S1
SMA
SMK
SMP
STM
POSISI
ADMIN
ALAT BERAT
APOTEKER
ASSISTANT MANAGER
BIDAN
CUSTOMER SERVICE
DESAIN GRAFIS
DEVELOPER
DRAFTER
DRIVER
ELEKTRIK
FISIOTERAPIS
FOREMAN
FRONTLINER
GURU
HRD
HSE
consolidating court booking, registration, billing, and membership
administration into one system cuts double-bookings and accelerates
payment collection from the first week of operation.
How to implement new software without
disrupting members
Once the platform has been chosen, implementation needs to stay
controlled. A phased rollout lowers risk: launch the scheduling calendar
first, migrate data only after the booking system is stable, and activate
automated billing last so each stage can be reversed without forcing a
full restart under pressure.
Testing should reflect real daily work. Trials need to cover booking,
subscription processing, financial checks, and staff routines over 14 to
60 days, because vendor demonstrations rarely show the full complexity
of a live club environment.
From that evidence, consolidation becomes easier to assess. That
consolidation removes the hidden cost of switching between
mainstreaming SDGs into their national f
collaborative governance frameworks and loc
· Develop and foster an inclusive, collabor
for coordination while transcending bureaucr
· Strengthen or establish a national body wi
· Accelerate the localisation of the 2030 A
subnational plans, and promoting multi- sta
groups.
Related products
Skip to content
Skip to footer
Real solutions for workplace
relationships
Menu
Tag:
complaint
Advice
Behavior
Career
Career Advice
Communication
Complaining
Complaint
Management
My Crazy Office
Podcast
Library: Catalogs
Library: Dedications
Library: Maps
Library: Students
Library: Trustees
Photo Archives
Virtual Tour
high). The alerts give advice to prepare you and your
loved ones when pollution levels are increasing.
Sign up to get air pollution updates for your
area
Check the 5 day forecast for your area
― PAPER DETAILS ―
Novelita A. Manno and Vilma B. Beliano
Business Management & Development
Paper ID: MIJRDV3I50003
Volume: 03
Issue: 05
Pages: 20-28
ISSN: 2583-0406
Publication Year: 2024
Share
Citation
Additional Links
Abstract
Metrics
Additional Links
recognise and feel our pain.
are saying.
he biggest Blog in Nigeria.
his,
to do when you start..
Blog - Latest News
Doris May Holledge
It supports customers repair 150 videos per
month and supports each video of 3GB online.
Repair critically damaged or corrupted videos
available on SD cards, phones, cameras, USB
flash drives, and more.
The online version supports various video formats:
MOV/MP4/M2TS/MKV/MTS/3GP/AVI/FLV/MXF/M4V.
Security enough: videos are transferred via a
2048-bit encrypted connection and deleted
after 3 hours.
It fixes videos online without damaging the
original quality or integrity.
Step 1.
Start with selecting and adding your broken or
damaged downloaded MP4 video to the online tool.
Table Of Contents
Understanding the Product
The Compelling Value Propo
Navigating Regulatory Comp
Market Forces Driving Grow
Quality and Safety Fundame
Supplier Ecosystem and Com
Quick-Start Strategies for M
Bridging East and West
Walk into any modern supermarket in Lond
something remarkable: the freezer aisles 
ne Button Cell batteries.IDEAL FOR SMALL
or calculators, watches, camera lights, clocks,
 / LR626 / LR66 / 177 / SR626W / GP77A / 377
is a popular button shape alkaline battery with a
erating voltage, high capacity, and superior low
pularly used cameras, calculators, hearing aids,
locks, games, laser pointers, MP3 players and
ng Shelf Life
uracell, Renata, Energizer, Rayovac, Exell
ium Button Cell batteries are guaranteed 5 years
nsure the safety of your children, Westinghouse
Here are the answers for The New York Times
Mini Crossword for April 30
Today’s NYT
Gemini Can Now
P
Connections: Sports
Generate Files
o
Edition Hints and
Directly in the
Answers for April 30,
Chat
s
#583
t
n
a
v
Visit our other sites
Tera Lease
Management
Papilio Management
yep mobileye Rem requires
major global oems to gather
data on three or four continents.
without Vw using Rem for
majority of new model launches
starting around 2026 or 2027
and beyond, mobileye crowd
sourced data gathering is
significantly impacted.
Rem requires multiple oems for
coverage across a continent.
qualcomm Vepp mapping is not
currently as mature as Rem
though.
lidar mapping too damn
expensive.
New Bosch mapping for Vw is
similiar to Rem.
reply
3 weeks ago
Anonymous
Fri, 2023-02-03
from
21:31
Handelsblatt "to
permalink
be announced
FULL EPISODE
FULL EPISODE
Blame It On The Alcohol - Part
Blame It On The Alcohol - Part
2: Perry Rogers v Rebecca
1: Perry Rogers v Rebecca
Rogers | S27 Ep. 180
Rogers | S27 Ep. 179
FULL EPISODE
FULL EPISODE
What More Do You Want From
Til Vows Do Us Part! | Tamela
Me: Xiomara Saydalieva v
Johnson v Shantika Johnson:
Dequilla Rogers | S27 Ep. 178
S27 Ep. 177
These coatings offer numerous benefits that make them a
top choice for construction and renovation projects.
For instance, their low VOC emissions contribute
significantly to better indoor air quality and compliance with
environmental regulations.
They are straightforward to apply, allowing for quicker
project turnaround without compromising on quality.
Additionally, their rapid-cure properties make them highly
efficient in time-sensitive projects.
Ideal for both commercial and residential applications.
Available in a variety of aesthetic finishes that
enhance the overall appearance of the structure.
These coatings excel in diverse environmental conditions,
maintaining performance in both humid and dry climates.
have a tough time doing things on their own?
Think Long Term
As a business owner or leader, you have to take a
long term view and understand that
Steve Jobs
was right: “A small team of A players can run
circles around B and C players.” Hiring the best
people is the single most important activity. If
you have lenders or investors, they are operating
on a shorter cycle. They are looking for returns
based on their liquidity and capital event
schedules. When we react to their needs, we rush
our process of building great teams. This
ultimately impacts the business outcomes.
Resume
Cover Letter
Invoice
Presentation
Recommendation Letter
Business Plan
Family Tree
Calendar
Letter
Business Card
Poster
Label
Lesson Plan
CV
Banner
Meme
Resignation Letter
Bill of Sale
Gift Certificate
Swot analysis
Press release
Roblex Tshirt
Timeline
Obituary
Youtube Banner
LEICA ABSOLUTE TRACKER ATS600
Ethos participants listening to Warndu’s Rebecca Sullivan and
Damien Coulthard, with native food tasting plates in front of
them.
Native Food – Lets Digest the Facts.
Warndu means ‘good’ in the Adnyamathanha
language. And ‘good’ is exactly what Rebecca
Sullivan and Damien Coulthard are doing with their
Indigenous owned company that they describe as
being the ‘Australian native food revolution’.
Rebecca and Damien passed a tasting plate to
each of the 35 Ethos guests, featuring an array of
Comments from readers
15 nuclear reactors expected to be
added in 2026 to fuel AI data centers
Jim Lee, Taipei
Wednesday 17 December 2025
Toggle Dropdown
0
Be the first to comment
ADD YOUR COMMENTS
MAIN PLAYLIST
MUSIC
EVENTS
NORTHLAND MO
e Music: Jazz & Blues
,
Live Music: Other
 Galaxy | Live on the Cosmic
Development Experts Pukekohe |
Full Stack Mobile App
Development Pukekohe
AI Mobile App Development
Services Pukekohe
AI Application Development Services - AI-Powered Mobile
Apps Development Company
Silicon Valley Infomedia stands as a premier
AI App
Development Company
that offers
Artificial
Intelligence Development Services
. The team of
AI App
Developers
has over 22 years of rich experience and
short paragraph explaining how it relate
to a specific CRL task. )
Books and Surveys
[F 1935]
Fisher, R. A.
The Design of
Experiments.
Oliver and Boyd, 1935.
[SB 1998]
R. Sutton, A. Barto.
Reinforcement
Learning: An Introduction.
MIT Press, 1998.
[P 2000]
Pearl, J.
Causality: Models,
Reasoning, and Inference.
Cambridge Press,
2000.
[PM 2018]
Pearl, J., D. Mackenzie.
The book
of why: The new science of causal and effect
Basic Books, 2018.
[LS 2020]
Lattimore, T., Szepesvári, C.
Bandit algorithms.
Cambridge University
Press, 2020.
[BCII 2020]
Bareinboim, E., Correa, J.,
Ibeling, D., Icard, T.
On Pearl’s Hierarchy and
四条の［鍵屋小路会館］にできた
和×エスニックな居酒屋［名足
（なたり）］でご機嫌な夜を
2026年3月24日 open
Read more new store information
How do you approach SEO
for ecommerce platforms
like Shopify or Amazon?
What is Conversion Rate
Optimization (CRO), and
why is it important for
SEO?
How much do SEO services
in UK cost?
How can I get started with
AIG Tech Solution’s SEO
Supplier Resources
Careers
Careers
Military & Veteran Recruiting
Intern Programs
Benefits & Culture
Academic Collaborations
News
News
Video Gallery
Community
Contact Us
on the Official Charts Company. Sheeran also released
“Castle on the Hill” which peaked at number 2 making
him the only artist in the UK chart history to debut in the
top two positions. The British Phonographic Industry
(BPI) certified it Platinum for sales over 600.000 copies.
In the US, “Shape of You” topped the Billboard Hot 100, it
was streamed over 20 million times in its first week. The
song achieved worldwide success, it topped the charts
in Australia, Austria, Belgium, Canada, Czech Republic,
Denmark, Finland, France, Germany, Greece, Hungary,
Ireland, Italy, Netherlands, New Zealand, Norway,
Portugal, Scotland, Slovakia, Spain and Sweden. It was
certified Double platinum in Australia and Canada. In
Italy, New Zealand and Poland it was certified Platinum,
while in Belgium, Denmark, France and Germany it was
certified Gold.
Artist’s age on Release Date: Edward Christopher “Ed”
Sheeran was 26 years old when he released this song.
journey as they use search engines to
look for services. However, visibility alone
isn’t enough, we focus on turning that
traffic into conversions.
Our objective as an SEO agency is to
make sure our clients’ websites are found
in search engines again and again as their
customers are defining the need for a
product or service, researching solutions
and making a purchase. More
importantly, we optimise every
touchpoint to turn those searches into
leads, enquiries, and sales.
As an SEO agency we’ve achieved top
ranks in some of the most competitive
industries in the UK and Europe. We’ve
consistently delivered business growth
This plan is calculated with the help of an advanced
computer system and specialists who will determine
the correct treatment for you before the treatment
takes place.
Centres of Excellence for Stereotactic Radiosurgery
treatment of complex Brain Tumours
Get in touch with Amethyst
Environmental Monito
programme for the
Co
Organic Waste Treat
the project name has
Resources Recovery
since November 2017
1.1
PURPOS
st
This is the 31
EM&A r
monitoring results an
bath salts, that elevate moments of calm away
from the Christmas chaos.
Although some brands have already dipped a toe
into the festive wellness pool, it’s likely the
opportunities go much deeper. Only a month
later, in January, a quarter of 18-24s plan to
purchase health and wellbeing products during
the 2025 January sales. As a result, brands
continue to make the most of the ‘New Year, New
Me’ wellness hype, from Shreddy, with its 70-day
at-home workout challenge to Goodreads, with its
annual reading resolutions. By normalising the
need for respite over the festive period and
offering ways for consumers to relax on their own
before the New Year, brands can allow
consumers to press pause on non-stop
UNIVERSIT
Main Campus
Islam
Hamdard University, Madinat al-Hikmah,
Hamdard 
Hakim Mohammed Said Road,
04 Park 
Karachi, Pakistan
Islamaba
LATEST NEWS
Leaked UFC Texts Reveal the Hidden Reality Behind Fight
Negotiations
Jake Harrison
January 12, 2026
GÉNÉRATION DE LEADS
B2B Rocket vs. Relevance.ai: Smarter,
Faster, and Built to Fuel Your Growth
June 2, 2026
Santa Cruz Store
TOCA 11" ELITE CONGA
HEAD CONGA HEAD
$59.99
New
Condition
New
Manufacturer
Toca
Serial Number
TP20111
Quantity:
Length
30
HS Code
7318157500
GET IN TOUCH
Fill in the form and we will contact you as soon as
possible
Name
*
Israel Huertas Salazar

══════════════════════════════

=== Goal of the exercise ===
Return each line in the records that holds the string "Warndu".

=== Written answer ===
Ethos participants listening to Warndu’s Rebecca Sullivan and
Warndu means ‘good’ in the Adnyamathanha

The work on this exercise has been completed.